The Venga's, er, arrival is well timed, too, as buyers consider smaller, cheaper cars and discover that they are really the same size as cars from the class above used to be before the curious addition of automotive obesity took hold. The Venga really is as big as a compact, five-seater MPV needs to be. It does the practical things expected of an MPV, too. The rear seats slide to alter the ratio of people space to boot space, and, as you fold down the backrests, the cushions lower themselves so the backrests occupy their former space.
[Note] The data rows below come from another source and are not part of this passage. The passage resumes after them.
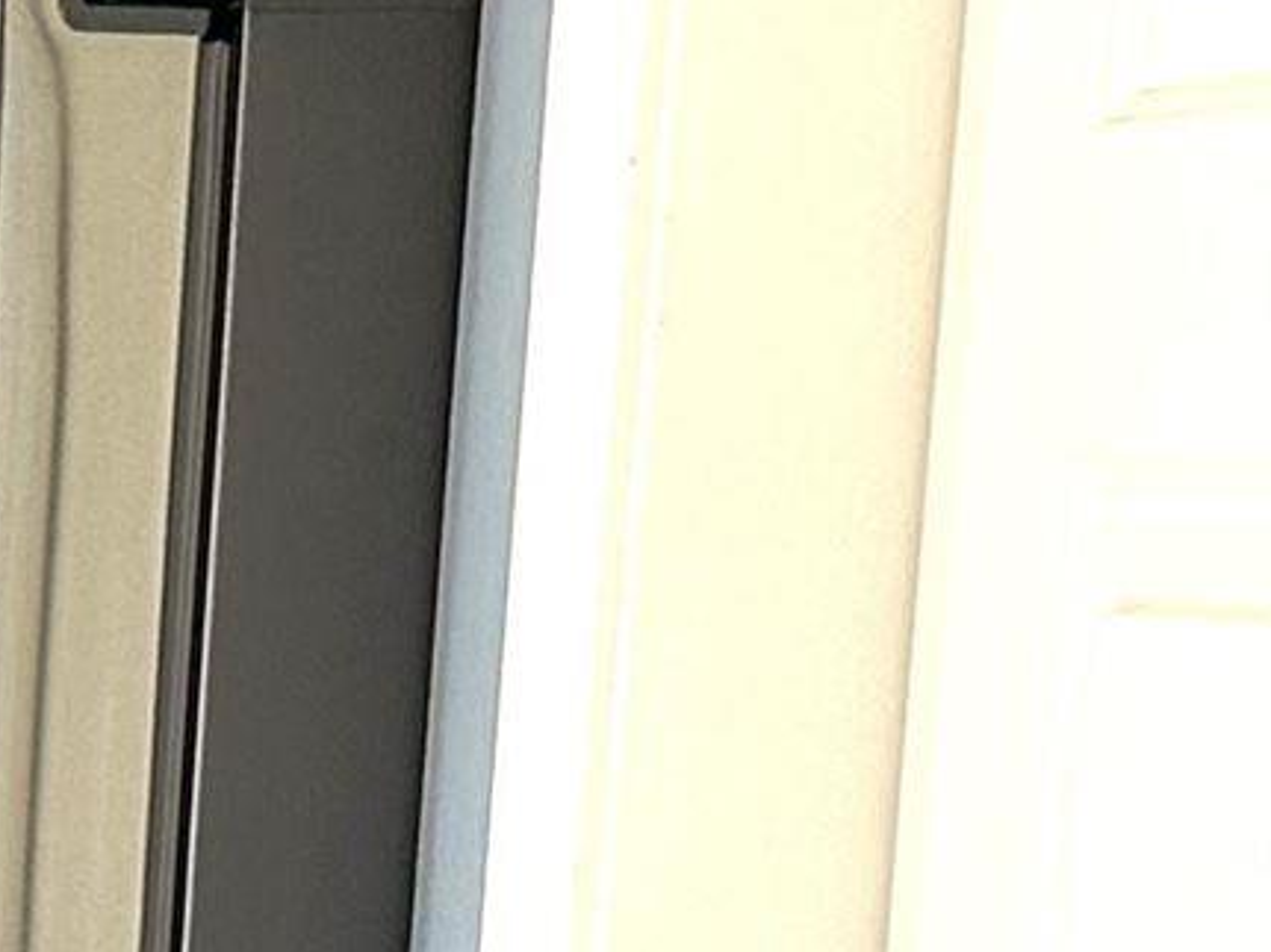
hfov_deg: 8.7
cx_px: -3017
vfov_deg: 8.6
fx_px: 6277
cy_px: 1147
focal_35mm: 171
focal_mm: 6.86
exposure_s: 1/121
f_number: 1.78
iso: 125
It would stretch a point to describe the Venga's interior as plush, but there's an air of quality which cements the notion of a fully developed, full-price, competitive car. Top-trim Venga 3 versions get a glossy black finish on the centre console, a panoramic glass sunroof, and automatic air-conditioning, plus Venga 2 niceties including a leather-rim steering wheel, aluminium alloy wheels and an iPod plug. But even a Venga 1 has manual air-con, electric front windows, remote-control central locking, and a USB port in its stereo system. Options include a rear-parking camera with display screen that appears within the interior mirror.
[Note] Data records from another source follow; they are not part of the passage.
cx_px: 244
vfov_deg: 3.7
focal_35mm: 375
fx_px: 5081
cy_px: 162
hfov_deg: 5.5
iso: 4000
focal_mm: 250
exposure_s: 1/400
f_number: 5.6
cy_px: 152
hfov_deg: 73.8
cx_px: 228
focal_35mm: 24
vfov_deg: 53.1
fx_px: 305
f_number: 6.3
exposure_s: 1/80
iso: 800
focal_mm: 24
The Venga's wedged stance, with rear wheels pushed well back, gives the impression of a car which sits well on the road and might be fun to drive. So it proves, up to a point, but there is a slight disconnect between the various flavours of European thinking. The way the Venga rides over bumps (noisily but with commendable suppleness) and the way it handles corners (capably but with the artificial, glutinous steering typical of an electrically power-assisted system) has been deemed unsuitable for the UK, and our cars will have different suspension settings. They should feel sharper and ride more quietly, but given the industry-wide agreement that if a car works on the UK's crumbling roads it will work anywhere, it's strange the two specifications co-exist.
The 1.6-litre Kia/Hyundai diesel is a great engine, unfortunately, it is not offered in the Venga, which has a new 1.4-litre unit whose 90bhp output feels reluctant to reveal itself. The response from low speeds is torpid until the turbocharger stirs itself, the power delivery is gruff at best but it does have a low 117g/km CO2 figure.
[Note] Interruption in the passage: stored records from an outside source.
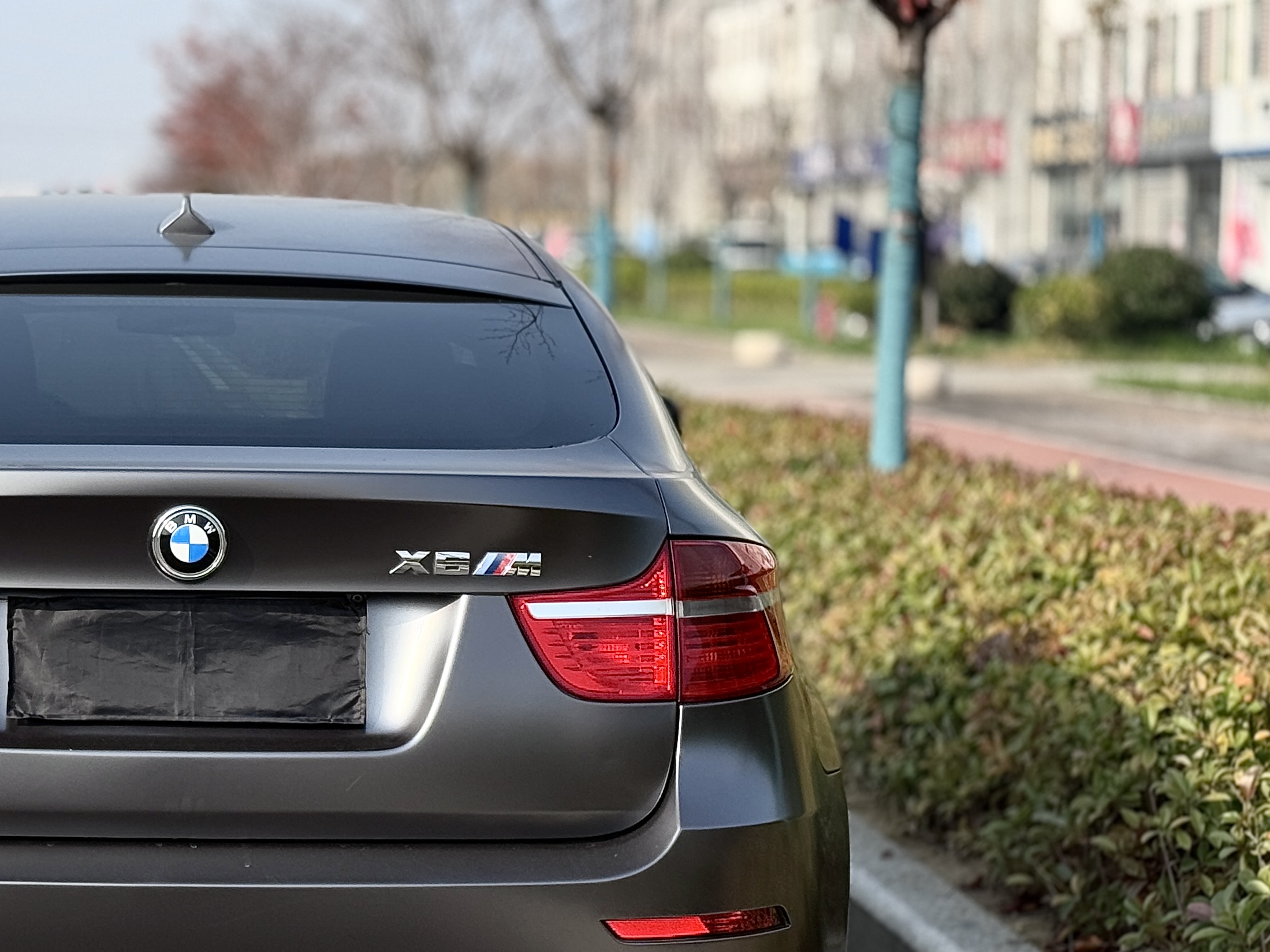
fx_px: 3228
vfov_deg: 16.8
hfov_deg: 21.9
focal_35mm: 88
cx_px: 219
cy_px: 525
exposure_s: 1/2762
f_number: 1.78
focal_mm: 6.76
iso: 64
You can have a 123bhp, 1.6-litre petrol engine but its efforts are thwarted by the compulsory automatic transmission with just four gears. Which leaves the 1.4-litre petrol engine, 90bhp again but delivered with smoothness and verve. The cheapest Venga comes with this engine and entirely adequate equipment, so at £11,495 it's the one to have. Go for a grander version and you'll wonder why you bothered.
The Rivals
Citroën C3 Picasso 1.4 VTi VT: £11,795
Big for a "small" car. Very roomy, wacky styling, comfortable, surprisingly fluent to drive. And a great view out. Recommended.
Nissan Note 1.4 Visia: £10,295
Recently refreshed, the spacious Note is a responsive, satisfying drive and a practical family MPV. Makes even the Kia look a little expensive.
Renault Grand Modus 1.2 Expression: £11,516
Longer, roomier Modus works as a mini-MPV better than the original. Came too late. Worth a look, though.